_ACTIVITY_: Reproduce, from the lines below, exactly the stretch that begins at the line containing "X64538095Y-97801428D02*" and ends at the line containing "X62914285Y-96582380D01*", both included.

Items from a dataset:
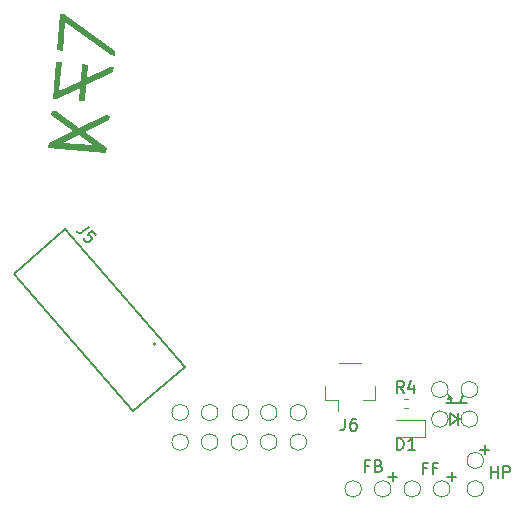
<source format=gbr>
%TF.GenerationSoftware,KiCad,Pcbnew,(7.0.0)*%
%TF.CreationDate,2023-05-27T11:40:30+01:00*%
%TF.ProjectId,right,72696768-742e-46b6-9963-61645f706362,rev?*%
%TF.SameCoordinates,Original*%
%TF.FileFunction,Legend,Top*%
%TF.FilePolarity,Positive*%
%FSLAX46Y46*%
G04 Gerber Fmt 4.6, Leading zero omitted, Abs format (unit mm)*
G04 Created by KiCad (PCBNEW (7.0.0)) date 2023-05-27 11:40:30*
%MOMM*%
%LPD*%
G01*
G04 APERTURE LIST*
%ADD10C,0.150000*%
%ADD11C,0.300000*%
%ADD12C,0.120000*%
%ADD13C,0.200000*%
G04 APERTURE END LIST*
D10*
X64700000Y-91000000D02*
X64900000Y-91100000D01*
X64800000Y-92400000D02*
X64800000Y-93400000D01*
X64800000Y-93400000D02*
X65400000Y-92900000D01*
X64700000Y-91000000D02*
X64600000Y-91200000D01*
X65400000Y-93400000D02*
X65400000Y-92400000D01*
X64400000Y-91500000D02*
X66200000Y-91500000D01*
X64800000Y-92900000D02*
X64600000Y-92900000D01*
X65600000Y-91500000D02*
X64900000Y-91500000D01*
X65400000Y-92900000D02*
X64800000Y-92400000D01*
X64900000Y-91500000D02*
X64600000Y-90800000D01*
X65900000Y-90900000D02*
X65600000Y-91500000D01*
X65400000Y-92900000D02*
X65700000Y-92900000D01*
X59538095Y-97801428D02*
X60300000Y-97801428D01*
X59919047Y-98182380D02*
X59919047Y-97420476D01*
X68238095Y-97882380D02*
X68238095Y-96882380D01*
X68238095Y-97358571D02*
X68809523Y-97358571D01*
X68809523Y-97882380D02*
X68809523Y-96882380D01*
X69285714Y-97882380D02*
X69285714Y-96882380D01*
X69285714Y-96882380D02*
X69666666Y-96882380D01*
X69666666Y-96882380D02*
X69761904Y-96930000D01*
X69761904Y-96930000D02*
X69809523Y-96977619D01*
X69809523Y-96977619D02*
X69857142Y-97072857D01*
X69857142Y-97072857D02*
X69857142Y-97215714D01*
X69857142Y-97215714D02*
X69809523Y-97310952D01*
X69809523Y-97310952D02*
X69761904Y-97358571D01*
X69761904Y-97358571D02*
X69666666Y-97406190D01*
X69666666Y-97406190D02*
X69285714Y-97406190D01*
X57871428Y-96858571D02*
X57538095Y-96858571D01*
X57538095Y-97382380D02*
X57538095Y-96382380D01*
X57538095Y-96382380D02*
X58014285Y-96382380D01*
X58728571Y-96858571D02*
X58871428Y-96906190D01*
X58871428Y-96906190D02*
X58919047Y-96953809D01*
X58919047Y-96953809D02*
X58966666Y-97049047D01*
X58966666Y-97049047D02*
X58966666Y-97191904D01*
X58966666Y-97191904D02*
X58919047Y-97287142D01*
X58919047Y-97287142D02*
X58871428Y-97334761D01*
X58871428Y-97334761D02*
X58776190Y-97382380D01*
X58776190Y-97382380D02*
X58395238Y-97382380D01*
X58395238Y-97382380D02*
X58395238Y-96382380D01*
X58395238Y-96382380D02*
X58728571Y-96382380D01*
X58728571Y-96382380D02*
X58823809Y-96430000D01*
X58823809Y-96430000D02*
X58871428Y-96477619D01*
X58871428Y-96477619D02*
X58919047Y-96572857D01*
X58919047Y-96572857D02*
X58919047Y-96668095D01*
X58919047Y-96668095D02*
X58871428Y-96763333D01*
X58871428Y-96763333D02*
X58823809Y-96810952D01*
X58823809Y-96810952D02*
X58728571Y-96858571D01*
X58728571Y-96858571D02*
X58395238Y-96858571D01*
D11*
G36*
X36415144Y-61710093D02*
G01*
X32088620Y-58603990D01*
X31746765Y-58574082D01*
X31474183Y-61689710D01*
X31987574Y-61734626D01*
X32199062Y-59317307D01*
X36060641Y-62090973D01*
X36379382Y-62118860D01*
X36415144Y-61710093D01*
G37*
G36*
X36294765Y-63086031D02*
G01*
X35971158Y-63057719D01*
X34017820Y-64002374D01*
X34114677Y-62895297D01*
X33601285Y-62850382D01*
X33477607Y-64264033D01*
X31691789Y-65115466D01*
X31902958Y-62701797D01*
X31389566Y-62656881D01*
X31116984Y-65772510D01*
X31452757Y-65801886D01*
X33425560Y-64858934D01*
X33328703Y-65966010D01*
X33842095Y-66010926D01*
X33965773Y-64597275D01*
X36259322Y-63491147D01*
X36294765Y-63086031D01*
G37*
G36*
X31372034Y-66808626D02*
G01*
X31381766Y-66809477D01*
X33380920Y-68255617D01*
X35609337Y-67179342D01*
X35934160Y-67207760D01*
X35898611Y-67614093D01*
X33856175Y-68596311D01*
X35696383Y-69925571D01*
X35658279Y-70361102D01*
X30753080Y-69931953D01*
X30789907Y-69511021D01*
X30829953Y-69491557D01*
X31996649Y-69491557D01*
X34527108Y-69712944D01*
X33328873Y-68850518D01*
X31996649Y-69491557D01*
X30829953Y-69491557D01*
X32852507Y-68508501D01*
X30994689Y-67170345D01*
X31028962Y-66778611D01*
X31372034Y-66808626D01*
G37*
D10*
X67338095Y-95501428D02*
X68100000Y-95501428D01*
X67719047Y-95882380D02*
X67719047Y-95120476D01*
X64538095Y-97801428D02*
X65300000Y-97801428D01*
X64919047Y-98182380D02*
X64919047Y-97420476D01*
X62771428Y-97058571D02*
X62438095Y-97058571D01*
X62438095Y-97582380D02*
X62438095Y-96582380D01*
X62438095Y-96582380D02*
X62914285Y-96582380D01*
X63628571Y-97058571D02*
X63295238Y-97058571D01*
X63295238Y-97582380D02*
X63295238Y-96582380D01*
X63295238Y-96582380D02*
X63771428Y-96582380D01*
%TO.C,D1*%
X60261905Y-95497380D02*
X60261905Y-94497380D01*
X60261905Y-94497380D02*
X60500000Y-94497380D01*
X60500000Y-94497380D02*
X60642857Y-94545000D01*
X60642857Y-94545000D02*
X60738095Y-94640238D01*
X60738095Y-94640238D02*
X60785714Y-94735476D01*
X60785714Y-94735476D02*
X60833333Y-94925952D01*
X60833333Y-94925952D02*
X60833333Y-95068809D01*
X60833333Y-95068809D02*
X60785714Y-95259285D01*
X60785714Y-95259285D02*
X60738095Y-95354523D01*
X60738095Y-95354523D02*
X60642857Y-95449761D01*
X60642857Y-95449761D02*
X60500000Y-95497380D01*
X60500000Y-95497380D02*
X60261905Y-95497380D01*
X61785714Y-95497380D02*
X61214286Y-95497380D01*
X61500000Y-95497380D02*
X61500000Y-94497380D01*
X61500000Y-94497380D02*
X61404762Y-94640238D01*
X61404762Y-94640238D02*
X61309524Y-94735476D01*
X61309524Y-94735476D02*
X61214286Y-94783095D01*
%TO.C,J6*%
X55867771Y-92866800D02*
X55866524Y-93581084D01*
X55866524Y-93581084D02*
X55818656Y-93723858D01*
X55818656Y-93723858D02*
X55723252Y-93818930D01*
X55723252Y-93818930D02*
X55580311Y-93866299D01*
X55580311Y-93866299D02*
X55485074Y-93866133D01*
X56772531Y-92868379D02*
X56582056Y-92868046D01*
X56582056Y-92868046D02*
X56486734Y-92915499D01*
X56486734Y-92915499D02*
X56439032Y-92963035D01*
X56439032Y-92963035D02*
X56343545Y-93105726D01*
X56343545Y-93105726D02*
X56295594Y-93296118D01*
X56295594Y-93296118D02*
X56294929Y-93677070D01*
X56294929Y-93677070D02*
X56342382Y-93772391D01*
X56342382Y-93772391D02*
X56389917Y-93820093D01*
X56389917Y-93820093D02*
X56485072Y-93867879D01*
X56485072Y-93867879D02*
X56675548Y-93868211D01*
X56675548Y-93868211D02*
X56770869Y-93820758D01*
X56770869Y-93820758D02*
X56818571Y-93773222D01*
X56818571Y-93773222D02*
X56866356Y-93678068D01*
X56866356Y-93678068D02*
X56866772Y-93439973D01*
X56866772Y-93439973D02*
X56819319Y-93344652D01*
X56819319Y-93344652D02*
X56771783Y-93296950D01*
X56771783Y-93296950D02*
X56676629Y-93249164D01*
X56676629Y-93249164D02*
X56486153Y-93248832D01*
X56486153Y-93248832D02*
X56390832Y-93296285D01*
X56390832Y-93296285D02*
X56343130Y-93343820D01*
X56343130Y-93343820D02*
X56295344Y-93438975D01*
%TO.C,R4*%
X60833333Y-90667380D02*
X60500000Y-90191190D01*
X60261905Y-90667380D02*
X60261905Y-89667380D01*
X60261905Y-89667380D02*
X60642857Y-89667380D01*
X60642857Y-89667380D02*
X60738095Y-89715000D01*
X60738095Y-89715000D02*
X60785714Y-89762619D01*
X60785714Y-89762619D02*
X60833333Y-89857857D01*
X60833333Y-89857857D02*
X60833333Y-90000714D01*
X60833333Y-90000714D02*
X60785714Y-90095952D01*
X60785714Y-90095952D02*
X60738095Y-90143571D01*
X60738095Y-90143571D02*
X60642857Y-90191190D01*
X60642857Y-90191190D02*
X60261905Y-90191190D01*
X61690476Y-90000714D02*
X61690476Y-90667380D01*
X61452381Y-89619761D02*
X61214286Y-90334047D01*
X61214286Y-90334047D02*
X61833333Y-90334047D01*
%TO.C,J5*%
X34158757Y-76633394D02*
X33619678Y-77102008D01*
X33619678Y-77102008D02*
X33480622Y-77159792D01*
X33480622Y-77159792D02*
X33346263Y-77150397D01*
X33346263Y-77150397D02*
X33216602Y-77073822D01*
X33216602Y-77073822D02*
X33154120Y-77001945D01*
X34783575Y-77352165D02*
X34471166Y-76992780D01*
X34471166Y-76992780D02*
X34080540Y-77269250D01*
X34080540Y-77269250D02*
X34147719Y-77273948D01*
X34147719Y-77273948D02*
X34246139Y-77314584D01*
X34246139Y-77314584D02*
X34402344Y-77494277D01*
X34402344Y-77494277D02*
X34428887Y-77597395D01*
X34428887Y-77597395D02*
X34424189Y-77664574D01*
X34424189Y-77664574D02*
X34383553Y-77762995D01*
X34383553Y-77762995D02*
X34203861Y-77919199D01*
X34203861Y-77919199D02*
X34100743Y-77945743D01*
X34100743Y-77945743D02*
X34033563Y-77941045D01*
X34033563Y-77941045D02*
X33935143Y-77900409D01*
X33935143Y-77900409D02*
X33778938Y-77720716D01*
X33778938Y-77720716D02*
X33752395Y-77617598D01*
X33752395Y-77617598D02*
X33757093Y-77550418D01*
D12*
%TO.C,D1*%
X62660000Y-94435000D02*
X62660000Y-92965000D01*
X62660000Y-92965000D02*
X60200000Y-92965000D01*
X60200000Y-94435000D02*
X62660000Y-94435000D01*
%TO.C,TP8*%
X42612115Y-92347962D02*
G75*
G03*
X42612115Y-92347962I-700000J0D01*
G01*
%TO.C,TP16*%
X47612115Y-94847963D02*
G75*
G03*
X47612115Y-94847963I-700000J0D01*
G01*
%TO.C,TP13*%
X47712115Y-92347962D02*
G75*
G03*
X47712115Y-92347962I-700000J0D01*
G01*
%TO.C,TP17*%
X64600000Y-92900000D02*
G75*
G03*
X64600000Y-92900000I-700000J0D01*
G01*
%TO.C,TP18*%
X67100000Y-92900000D02*
G75*
G03*
X67100000Y-92900000I-700000J0D01*
G01*
%TO.C,TP3*%
X59760237Y-98808576D02*
G75*
G03*
X59760237Y-98808576I-700000J0D01*
G01*
%TO.C,TP19*%
X64600000Y-90400000D02*
G75*
G03*
X64600000Y-90400000I-700000J0D01*
G01*
%TO.C,TP1*%
X64760236Y-98808576D02*
G75*
G03*
X64760236Y-98808576I-700000J0D01*
G01*
%TO.C,TP7*%
X50112115Y-92347962D02*
G75*
G03*
X50112115Y-92347962I-700000J0D01*
G01*
%TO.C,TP6*%
X67600000Y-98800000D02*
G75*
G03*
X67600000Y-98800000I-700000J0D01*
G01*
%TO.C,TP9*%
X52612115Y-92347962D02*
G75*
G03*
X52612115Y-92347962I-700000J0D01*
G01*
%TO.C,TP15*%
X45112115Y-94847963D02*
G75*
G03*
X45112115Y-94847963I-700000J0D01*
G01*
%TO.C,TP12*%
X42612115Y-94847963D02*
G75*
G03*
X42612115Y-94847963I-700000J0D01*
G01*
%TO.C,J6*%
X54199836Y-90103011D02*
X54197829Y-91253010D01*
X54197829Y-91253010D02*
X55247827Y-91254842D01*
X55247827Y-91254842D02*
X55246099Y-92244841D01*
X55373273Y-88135056D02*
X57253270Y-88138338D01*
X58419830Y-90110377D02*
X58417822Y-91260375D01*
X58417822Y-91260375D02*
X57367824Y-91258542D01*
%TO.C,TP5*%
X67600000Y-96400000D02*
G75*
G03*
X67600000Y-96400000I-700000J0D01*
G01*
%TO.C,TP4*%
X57260236Y-98808576D02*
G75*
G03*
X57260236Y-98808576I-700000J0D01*
G01*
%TO.C,TP20*%
X67100000Y-90400000D02*
G75*
G03*
X67100000Y-90400000I-700000J0D01*
G01*
%TO.C,TP2*%
X62260237Y-98808576D02*
G75*
G03*
X62260237Y-98808576I-700000J0D01*
G01*
%TO.C,TP14*%
X45112115Y-92347962D02*
G75*
G03*
X45112115Y-92347962I-700000J0D01*
G01*
%TO.C,R4*%
X61167621Y-91980000D02*
X60832379Y-91980000D01*
X61167621Y-91220000D02*
X60832379Y-91220000D01*
D13*
%TO.C,J5*%
X32192254Y-76819384D02*
X42302124Y-88449458D01*
X27814938Y-80624526D02*
X32192254Y-76819384D01*
X42302124Y-88449458D02*
X37924808Y-92254600D01*
X37924808Y-92254600D02*
X27814938Y-80624526D01*
X39836764Y-86565326D02*
G75*
G03*
X39836764Y-86565326I-100000J0D01*
G01*
D12*
%TO.C,TP11*%
X50112115Y-94847963D02*
G75*
G03*
X50112115Y-94847963I-700000J0D01*
G01*
%TO.C,TP10*%
X52612115Y-94847963D02*
G75*
G03*
X52612115Y-94847963I-700000J0D01*
G01*
%TD*%
M02*

</source>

_RESULT FOR THIS TASK_:
X64538095Y-97801428D02*
X65300000Y-97801428D01*
X64919047Y-98182380D02*
X64919047Y-97420476D01*
X62771428Y-97058571D02*
X62438095Y-97058571D01*
X62438095Y-97582380D02*
X62438095Y-96582380D01*
X62438095Y-96582380D02*
X62914285Y-96582380D01*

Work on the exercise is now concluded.